[What you have to do]: With pictures left out, retype the lines from the start of the records through the one that contains "0 $2 $3 $4 $5".

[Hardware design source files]
= = = =
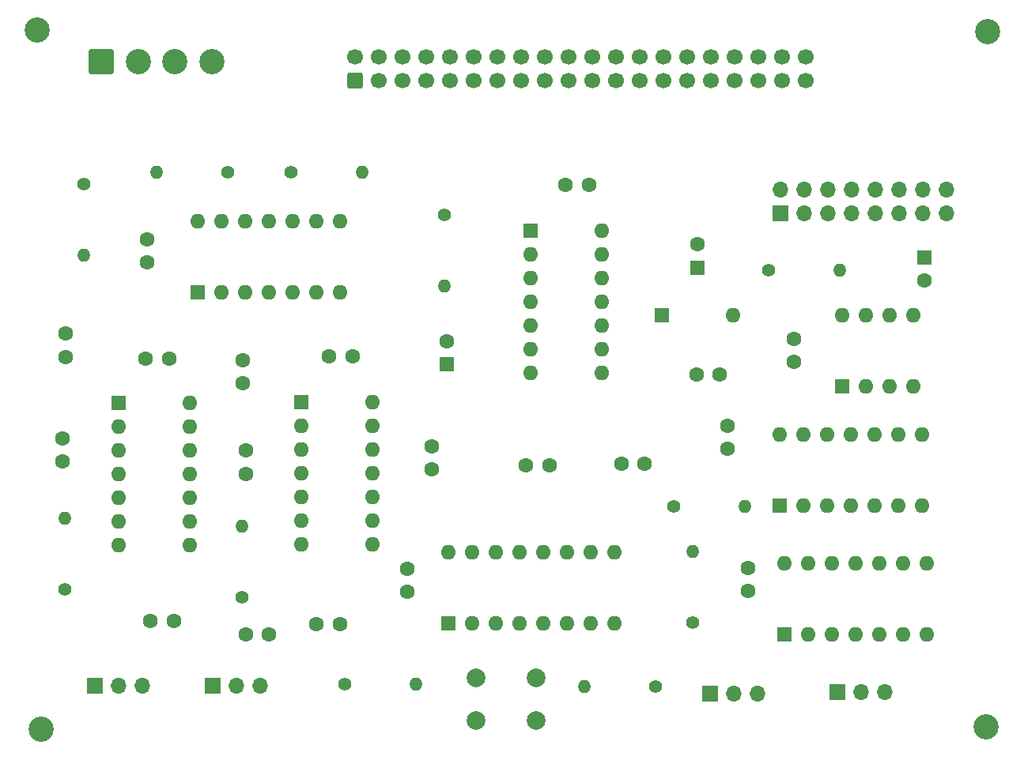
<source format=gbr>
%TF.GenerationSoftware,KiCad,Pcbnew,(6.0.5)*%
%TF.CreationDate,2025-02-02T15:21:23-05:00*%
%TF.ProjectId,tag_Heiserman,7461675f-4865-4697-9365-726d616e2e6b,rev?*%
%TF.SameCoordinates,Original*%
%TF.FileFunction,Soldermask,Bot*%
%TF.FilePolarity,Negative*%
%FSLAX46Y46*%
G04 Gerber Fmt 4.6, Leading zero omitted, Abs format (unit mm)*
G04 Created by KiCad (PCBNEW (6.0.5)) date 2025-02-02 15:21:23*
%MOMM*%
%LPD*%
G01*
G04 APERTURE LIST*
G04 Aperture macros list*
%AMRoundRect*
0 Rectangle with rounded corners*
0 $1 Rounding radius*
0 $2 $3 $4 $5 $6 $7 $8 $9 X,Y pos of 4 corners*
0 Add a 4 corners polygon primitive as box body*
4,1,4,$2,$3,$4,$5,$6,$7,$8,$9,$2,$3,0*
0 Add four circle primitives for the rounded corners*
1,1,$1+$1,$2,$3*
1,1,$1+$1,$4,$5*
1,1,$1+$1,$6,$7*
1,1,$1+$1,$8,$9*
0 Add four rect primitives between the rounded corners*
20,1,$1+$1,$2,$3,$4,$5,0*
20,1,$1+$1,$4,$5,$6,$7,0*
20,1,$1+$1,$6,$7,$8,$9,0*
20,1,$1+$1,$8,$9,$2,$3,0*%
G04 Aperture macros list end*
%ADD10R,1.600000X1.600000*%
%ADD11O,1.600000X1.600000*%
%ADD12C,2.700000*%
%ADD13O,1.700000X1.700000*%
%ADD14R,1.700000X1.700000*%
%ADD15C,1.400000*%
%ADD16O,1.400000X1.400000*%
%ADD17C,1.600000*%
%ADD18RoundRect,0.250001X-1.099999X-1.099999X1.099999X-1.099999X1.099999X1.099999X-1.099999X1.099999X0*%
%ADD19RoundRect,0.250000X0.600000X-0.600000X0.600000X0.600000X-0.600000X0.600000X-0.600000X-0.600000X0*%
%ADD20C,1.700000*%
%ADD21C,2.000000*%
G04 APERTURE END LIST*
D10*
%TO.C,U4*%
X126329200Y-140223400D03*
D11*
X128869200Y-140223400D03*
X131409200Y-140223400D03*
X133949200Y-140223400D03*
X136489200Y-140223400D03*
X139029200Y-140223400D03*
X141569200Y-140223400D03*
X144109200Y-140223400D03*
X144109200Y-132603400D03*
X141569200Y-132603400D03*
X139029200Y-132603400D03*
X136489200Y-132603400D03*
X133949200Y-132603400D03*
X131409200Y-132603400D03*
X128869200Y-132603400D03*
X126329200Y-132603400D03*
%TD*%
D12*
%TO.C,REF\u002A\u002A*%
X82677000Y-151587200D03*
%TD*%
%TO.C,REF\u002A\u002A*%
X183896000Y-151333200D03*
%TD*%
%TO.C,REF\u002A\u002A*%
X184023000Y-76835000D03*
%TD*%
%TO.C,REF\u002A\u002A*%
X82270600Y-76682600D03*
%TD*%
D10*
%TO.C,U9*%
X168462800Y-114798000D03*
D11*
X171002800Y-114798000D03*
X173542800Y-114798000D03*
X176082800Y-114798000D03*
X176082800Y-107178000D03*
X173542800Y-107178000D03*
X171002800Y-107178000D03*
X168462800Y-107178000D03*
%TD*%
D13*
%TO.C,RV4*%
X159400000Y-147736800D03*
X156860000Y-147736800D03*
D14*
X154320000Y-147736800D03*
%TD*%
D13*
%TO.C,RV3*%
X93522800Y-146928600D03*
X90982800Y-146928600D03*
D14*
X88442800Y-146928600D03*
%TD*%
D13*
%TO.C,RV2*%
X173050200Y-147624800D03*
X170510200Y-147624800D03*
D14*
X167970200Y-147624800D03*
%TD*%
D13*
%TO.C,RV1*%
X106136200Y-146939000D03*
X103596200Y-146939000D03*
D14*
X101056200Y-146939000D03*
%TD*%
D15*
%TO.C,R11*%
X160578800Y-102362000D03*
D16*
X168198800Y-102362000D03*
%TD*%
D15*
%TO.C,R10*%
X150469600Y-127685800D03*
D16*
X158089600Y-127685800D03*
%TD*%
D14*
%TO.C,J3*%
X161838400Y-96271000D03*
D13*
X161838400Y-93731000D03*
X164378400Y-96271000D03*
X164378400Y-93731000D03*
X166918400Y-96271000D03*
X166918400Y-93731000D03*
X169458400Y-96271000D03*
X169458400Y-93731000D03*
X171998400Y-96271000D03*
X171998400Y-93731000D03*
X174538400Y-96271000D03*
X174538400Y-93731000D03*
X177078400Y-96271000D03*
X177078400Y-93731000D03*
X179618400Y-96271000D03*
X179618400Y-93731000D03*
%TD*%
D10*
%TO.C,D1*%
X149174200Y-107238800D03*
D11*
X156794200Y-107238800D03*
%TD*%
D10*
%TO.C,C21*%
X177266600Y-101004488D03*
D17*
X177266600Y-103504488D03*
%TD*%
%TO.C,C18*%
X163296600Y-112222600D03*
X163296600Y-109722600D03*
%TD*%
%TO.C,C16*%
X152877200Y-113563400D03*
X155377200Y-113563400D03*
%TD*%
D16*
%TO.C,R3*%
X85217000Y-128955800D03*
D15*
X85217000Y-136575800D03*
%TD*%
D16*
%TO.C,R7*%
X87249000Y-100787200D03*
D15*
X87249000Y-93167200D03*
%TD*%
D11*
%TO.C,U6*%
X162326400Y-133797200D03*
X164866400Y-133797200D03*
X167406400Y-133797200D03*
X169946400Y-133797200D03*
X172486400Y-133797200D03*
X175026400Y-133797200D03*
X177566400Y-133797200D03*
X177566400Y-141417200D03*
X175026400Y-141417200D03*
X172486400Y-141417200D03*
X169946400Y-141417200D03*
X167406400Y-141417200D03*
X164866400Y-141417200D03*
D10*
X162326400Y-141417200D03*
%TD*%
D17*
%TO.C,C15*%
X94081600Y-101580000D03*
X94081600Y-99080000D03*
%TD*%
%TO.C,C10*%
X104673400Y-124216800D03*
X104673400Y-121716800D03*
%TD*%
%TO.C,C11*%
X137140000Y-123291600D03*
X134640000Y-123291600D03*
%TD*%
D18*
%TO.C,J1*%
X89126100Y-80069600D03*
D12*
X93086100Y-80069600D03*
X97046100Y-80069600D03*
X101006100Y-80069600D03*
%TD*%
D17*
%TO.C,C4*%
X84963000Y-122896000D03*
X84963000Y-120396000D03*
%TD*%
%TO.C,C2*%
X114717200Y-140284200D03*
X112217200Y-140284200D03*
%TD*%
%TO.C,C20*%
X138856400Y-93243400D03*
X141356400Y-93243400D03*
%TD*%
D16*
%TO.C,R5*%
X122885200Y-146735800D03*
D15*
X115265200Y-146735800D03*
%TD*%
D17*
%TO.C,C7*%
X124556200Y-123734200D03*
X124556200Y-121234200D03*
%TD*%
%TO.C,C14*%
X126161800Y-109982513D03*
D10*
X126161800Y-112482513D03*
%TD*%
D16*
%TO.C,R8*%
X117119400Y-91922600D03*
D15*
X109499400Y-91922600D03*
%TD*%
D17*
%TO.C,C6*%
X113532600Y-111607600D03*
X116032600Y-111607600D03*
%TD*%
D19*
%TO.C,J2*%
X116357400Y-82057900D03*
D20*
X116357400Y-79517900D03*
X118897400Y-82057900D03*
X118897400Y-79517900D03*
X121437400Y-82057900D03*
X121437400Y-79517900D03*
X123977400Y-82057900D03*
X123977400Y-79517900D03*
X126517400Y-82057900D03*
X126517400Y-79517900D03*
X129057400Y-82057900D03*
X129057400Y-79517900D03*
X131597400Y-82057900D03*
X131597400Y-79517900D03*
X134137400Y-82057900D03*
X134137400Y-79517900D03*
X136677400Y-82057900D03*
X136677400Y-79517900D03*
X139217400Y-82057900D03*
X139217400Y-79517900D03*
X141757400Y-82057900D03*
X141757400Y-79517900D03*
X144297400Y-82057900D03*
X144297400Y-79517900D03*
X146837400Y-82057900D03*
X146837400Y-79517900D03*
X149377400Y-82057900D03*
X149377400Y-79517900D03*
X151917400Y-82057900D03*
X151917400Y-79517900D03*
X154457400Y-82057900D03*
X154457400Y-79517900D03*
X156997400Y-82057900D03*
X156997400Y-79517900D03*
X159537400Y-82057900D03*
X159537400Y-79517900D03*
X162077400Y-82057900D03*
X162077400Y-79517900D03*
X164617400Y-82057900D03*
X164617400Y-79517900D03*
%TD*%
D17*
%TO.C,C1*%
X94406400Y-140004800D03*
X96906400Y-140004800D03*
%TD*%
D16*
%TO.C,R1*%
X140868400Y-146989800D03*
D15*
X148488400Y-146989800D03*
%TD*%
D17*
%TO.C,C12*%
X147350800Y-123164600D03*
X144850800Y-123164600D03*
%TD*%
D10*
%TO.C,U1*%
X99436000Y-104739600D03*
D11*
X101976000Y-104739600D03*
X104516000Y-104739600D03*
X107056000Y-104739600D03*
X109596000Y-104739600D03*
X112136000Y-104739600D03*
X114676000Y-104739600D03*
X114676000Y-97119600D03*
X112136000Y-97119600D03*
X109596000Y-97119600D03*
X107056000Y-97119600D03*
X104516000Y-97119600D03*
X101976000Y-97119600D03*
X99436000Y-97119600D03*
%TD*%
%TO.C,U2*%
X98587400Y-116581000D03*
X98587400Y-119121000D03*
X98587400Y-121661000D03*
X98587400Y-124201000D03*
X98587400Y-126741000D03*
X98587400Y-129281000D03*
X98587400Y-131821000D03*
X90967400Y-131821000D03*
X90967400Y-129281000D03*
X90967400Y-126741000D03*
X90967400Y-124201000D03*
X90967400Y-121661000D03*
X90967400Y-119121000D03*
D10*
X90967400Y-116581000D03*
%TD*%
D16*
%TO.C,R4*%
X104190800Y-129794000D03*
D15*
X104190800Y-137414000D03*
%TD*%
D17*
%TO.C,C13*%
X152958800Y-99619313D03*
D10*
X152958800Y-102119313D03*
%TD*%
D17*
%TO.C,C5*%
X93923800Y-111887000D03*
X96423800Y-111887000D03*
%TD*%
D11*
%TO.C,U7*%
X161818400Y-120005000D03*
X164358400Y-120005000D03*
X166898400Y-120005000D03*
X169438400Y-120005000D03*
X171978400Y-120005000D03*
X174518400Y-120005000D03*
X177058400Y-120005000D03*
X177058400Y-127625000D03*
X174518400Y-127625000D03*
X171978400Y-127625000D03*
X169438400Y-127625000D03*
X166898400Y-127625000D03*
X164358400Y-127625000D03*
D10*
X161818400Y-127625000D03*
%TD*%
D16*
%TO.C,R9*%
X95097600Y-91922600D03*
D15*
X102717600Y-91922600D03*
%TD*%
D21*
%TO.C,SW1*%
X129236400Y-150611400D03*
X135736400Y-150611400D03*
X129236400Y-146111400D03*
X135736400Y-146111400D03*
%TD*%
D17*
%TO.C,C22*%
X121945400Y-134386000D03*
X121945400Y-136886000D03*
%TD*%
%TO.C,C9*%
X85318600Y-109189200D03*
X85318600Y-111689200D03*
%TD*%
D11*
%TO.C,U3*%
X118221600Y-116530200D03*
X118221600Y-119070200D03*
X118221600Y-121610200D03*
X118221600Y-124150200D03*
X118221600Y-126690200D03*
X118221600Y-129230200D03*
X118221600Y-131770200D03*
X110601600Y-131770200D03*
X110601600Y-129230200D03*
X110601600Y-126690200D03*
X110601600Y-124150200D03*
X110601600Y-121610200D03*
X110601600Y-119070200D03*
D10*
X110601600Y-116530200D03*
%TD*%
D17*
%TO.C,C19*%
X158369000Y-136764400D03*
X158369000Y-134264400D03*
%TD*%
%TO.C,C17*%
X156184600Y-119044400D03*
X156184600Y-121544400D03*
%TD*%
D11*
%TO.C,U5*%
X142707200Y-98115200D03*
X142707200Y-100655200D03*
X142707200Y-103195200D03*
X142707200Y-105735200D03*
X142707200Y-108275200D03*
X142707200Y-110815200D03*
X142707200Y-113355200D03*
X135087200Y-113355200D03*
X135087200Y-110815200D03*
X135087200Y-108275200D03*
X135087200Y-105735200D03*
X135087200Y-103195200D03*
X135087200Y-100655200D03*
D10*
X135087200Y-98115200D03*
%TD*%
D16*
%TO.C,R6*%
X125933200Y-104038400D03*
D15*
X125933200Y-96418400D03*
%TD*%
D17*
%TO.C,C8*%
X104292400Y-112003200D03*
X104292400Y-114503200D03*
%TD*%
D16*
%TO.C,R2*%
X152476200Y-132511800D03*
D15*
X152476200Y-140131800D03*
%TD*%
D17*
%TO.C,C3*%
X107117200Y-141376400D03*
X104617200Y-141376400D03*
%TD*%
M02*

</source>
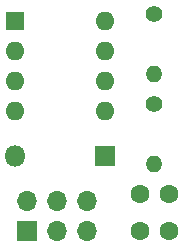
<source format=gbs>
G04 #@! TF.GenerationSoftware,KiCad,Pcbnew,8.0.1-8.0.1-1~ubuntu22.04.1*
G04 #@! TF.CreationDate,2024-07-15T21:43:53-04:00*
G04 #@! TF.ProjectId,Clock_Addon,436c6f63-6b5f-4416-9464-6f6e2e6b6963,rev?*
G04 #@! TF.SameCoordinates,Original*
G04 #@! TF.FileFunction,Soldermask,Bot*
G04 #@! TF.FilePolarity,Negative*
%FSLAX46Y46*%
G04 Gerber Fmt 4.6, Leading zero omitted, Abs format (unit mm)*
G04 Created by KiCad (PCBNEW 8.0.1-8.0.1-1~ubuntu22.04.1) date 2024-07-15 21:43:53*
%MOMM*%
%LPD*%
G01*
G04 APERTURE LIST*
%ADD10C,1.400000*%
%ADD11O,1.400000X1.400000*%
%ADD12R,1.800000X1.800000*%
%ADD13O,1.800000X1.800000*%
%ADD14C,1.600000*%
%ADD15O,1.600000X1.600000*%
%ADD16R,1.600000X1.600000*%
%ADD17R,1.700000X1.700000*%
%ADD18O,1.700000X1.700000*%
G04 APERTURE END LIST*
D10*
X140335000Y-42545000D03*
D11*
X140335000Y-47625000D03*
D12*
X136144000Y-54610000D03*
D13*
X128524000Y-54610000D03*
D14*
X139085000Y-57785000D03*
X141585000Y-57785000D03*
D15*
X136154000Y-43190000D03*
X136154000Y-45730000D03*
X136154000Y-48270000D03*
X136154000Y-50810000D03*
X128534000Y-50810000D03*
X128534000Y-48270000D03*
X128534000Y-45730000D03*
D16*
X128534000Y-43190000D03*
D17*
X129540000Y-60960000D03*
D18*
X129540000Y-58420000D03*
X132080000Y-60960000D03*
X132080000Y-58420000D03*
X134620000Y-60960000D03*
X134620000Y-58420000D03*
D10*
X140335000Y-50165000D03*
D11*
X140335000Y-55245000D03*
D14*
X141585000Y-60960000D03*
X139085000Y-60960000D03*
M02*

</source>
= = = =
[Result]:
<source format=gbr>
%TF.GenerationSoftware,KiCad,Pcbnew,(6.0.5)*%
%TF.CreationDate,2025-02-02T15:21:23-05:00*%
%TF.ProjectId,tag_Heiserman,7461675f-4865-4697-9365-726d616e2e6b,rev?*%
%TF.SameCoordinates,Original*%
%TF.FileFunction,Soldermask,Bot*%
%TF.FilePolarity,Negative*%
%FSLAX46Y46*%
G04 Gerber Fmt 4.6, Leading zero omitted, Abs format (unit mm)*
G04 Created by KiCad (PCBNEW (6.0.5)) date 2025-02-02 15:21:23*
%MOMM*%
%LPD*%
G01*
G04 APERTURE LIST*
G04 Aperture macros list*
%AMRoundRect*
0 Rectangle with rounded corners*
0 $1 Rounding radius*
0 $2 $3 $4 $5 $6 $7 $8 $9 X,Y pos of 4 corners*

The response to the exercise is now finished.